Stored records
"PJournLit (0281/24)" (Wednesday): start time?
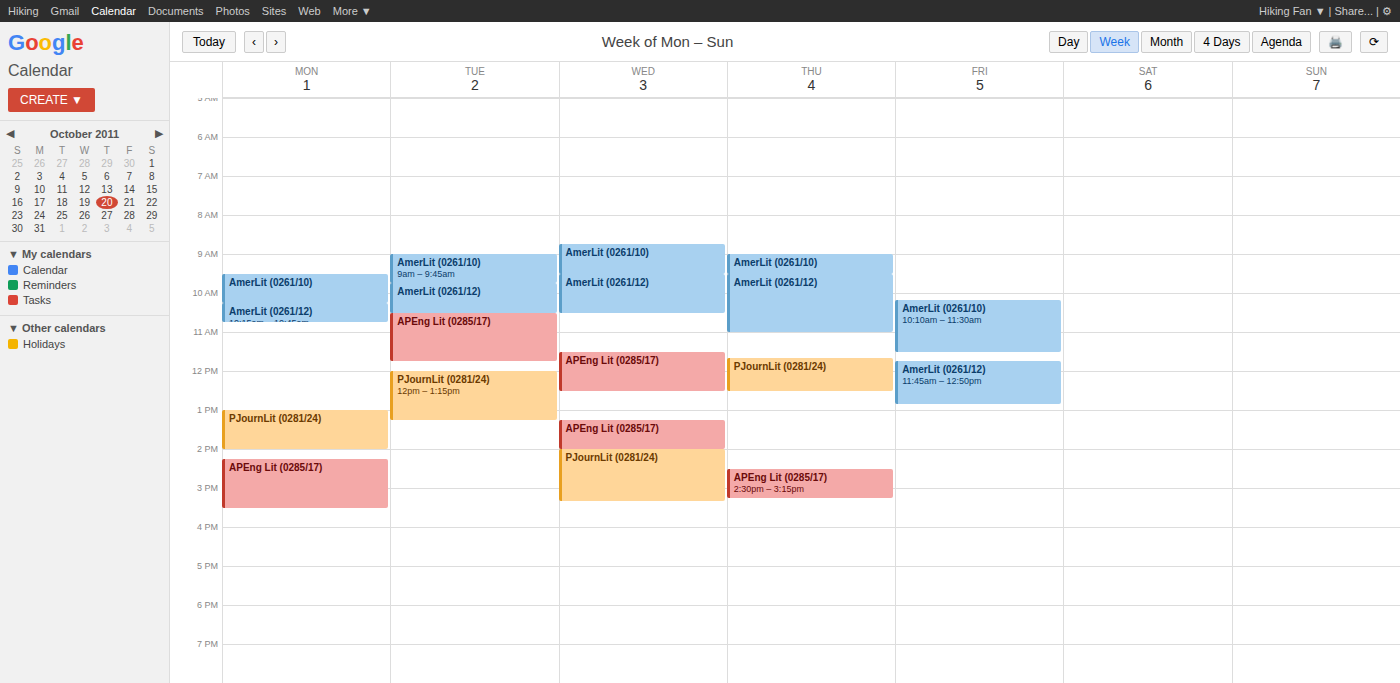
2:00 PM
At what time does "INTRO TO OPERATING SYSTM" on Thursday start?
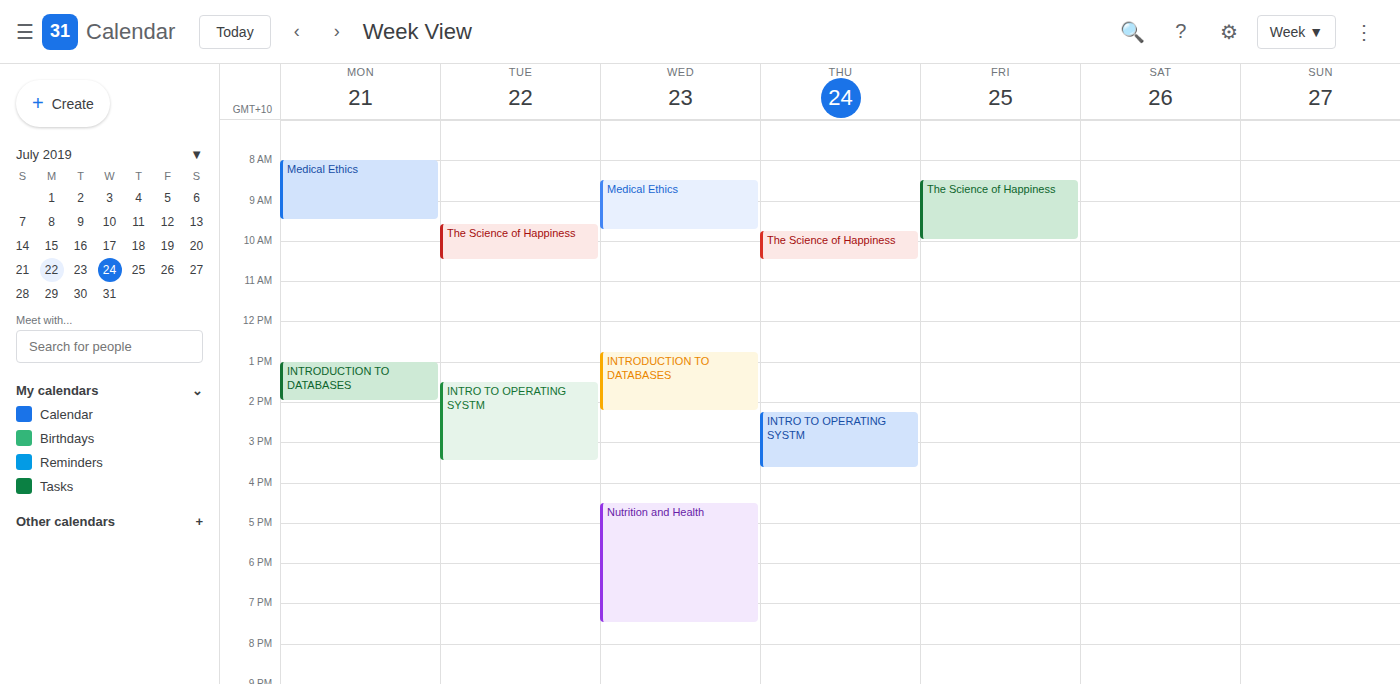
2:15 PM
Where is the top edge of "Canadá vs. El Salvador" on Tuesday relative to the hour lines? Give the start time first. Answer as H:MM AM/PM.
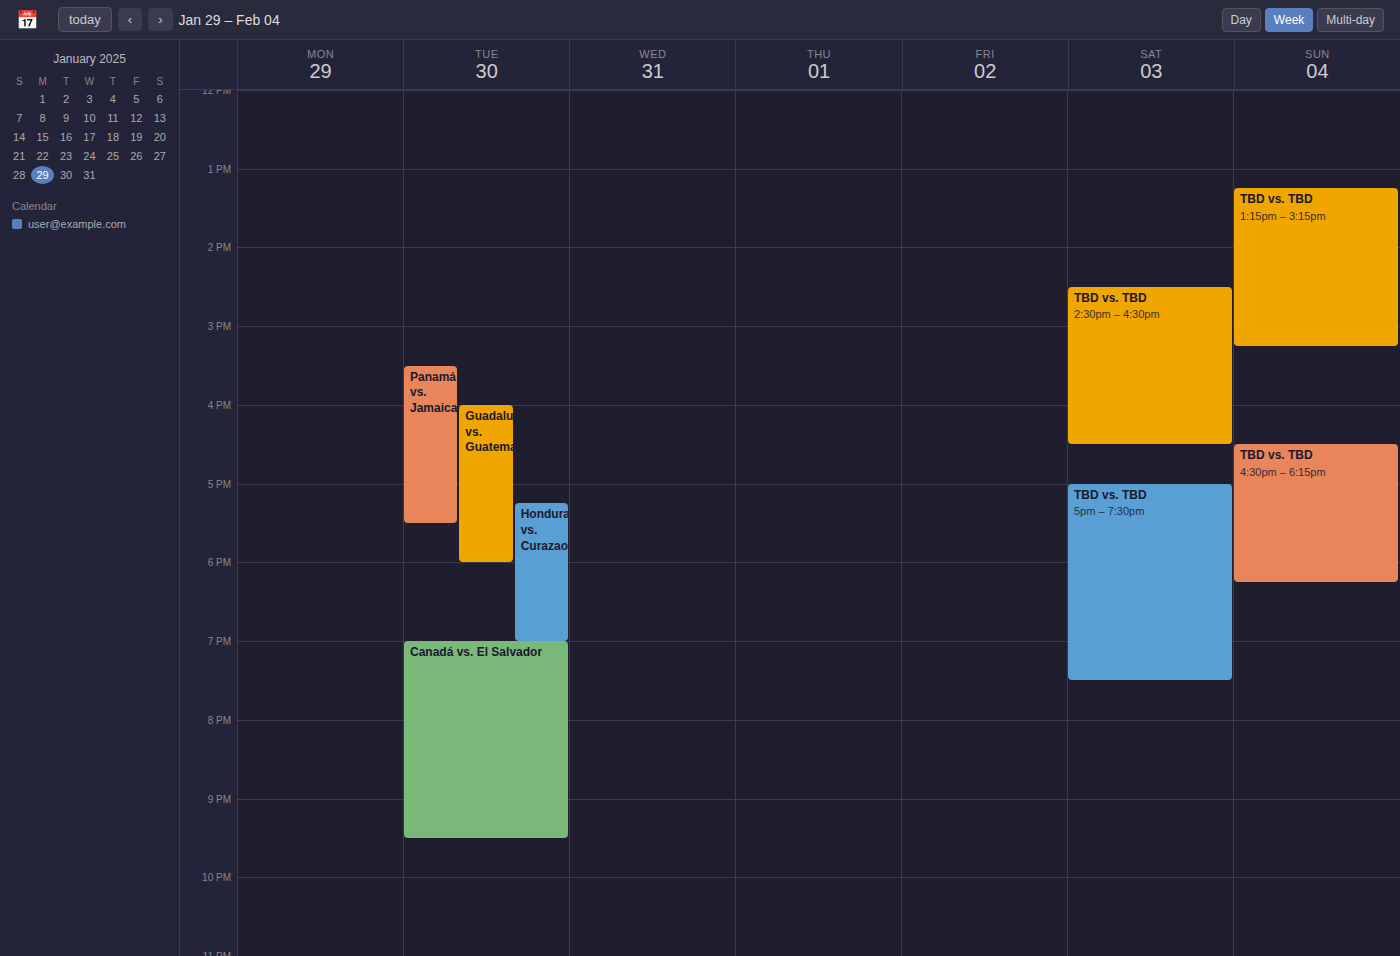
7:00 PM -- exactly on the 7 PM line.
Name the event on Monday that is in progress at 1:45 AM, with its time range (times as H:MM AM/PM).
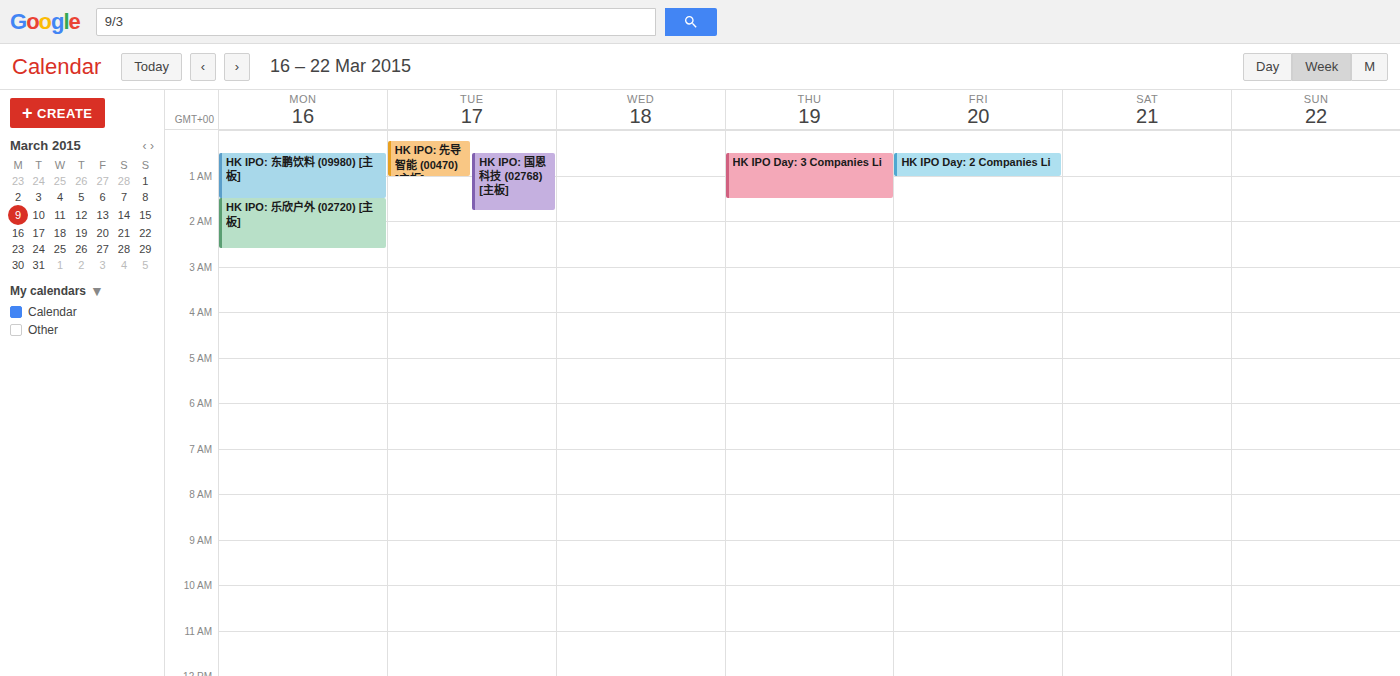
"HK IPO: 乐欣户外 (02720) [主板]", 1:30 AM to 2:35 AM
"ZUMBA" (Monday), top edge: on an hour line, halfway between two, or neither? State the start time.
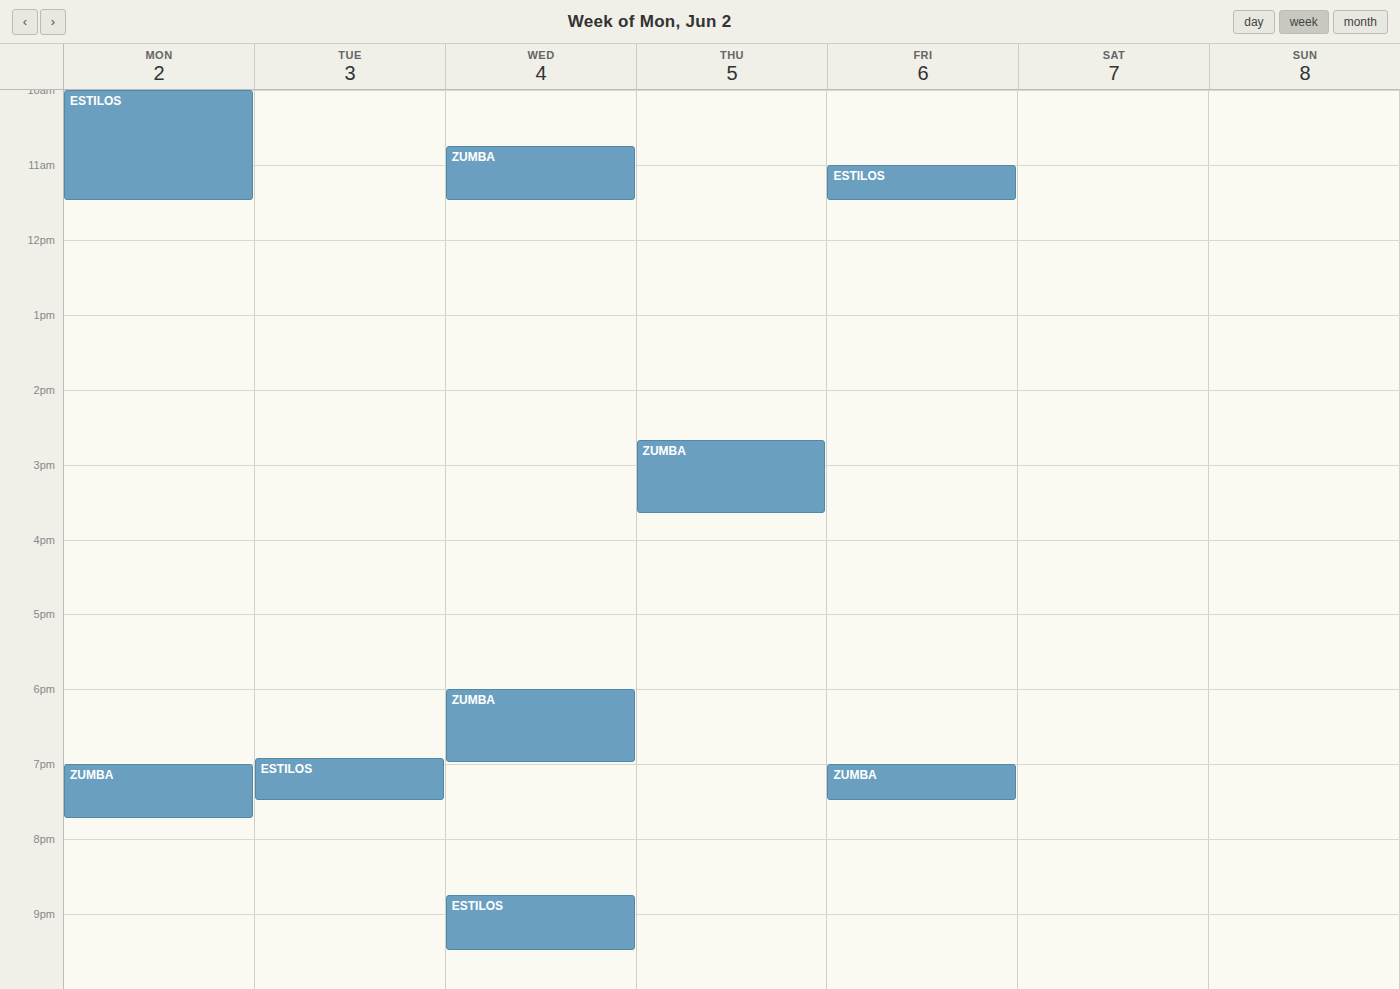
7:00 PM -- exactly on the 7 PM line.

■ Exercise description ■
Turn the lines above into a numbered list, dropping any blank lines and every picture.

■ Response to this exercise ■
1. "PJournLit (0281/24)" (Wednesday): start time?
2. 2:00 PM
3. At what time does "INTRO TO OPERATING SYSTM" on Thursday start?
4. 2:15 PM
5. Where is the top edge of "Canadá vs. El Salvador" on Tuesday relative to the hour lines? Give the start time first. Answer as H:MM AM/PM.
6. 7:00 PM -- exactly on the 7 PM line.
7. Name the event on Monday that is in progress at 1:45 AM, with its time range (times as H:MM AM/PM).
8. "HK IPO: 乐欣户外 (02720) [主板]", 1:30 AM to 2:35 AM
9. "ZUMBA" (Monday), top edge: on an hour line, halfway between two, or neither? State the start time.
10. 7:00 PM -- exactly on the 7 PM line.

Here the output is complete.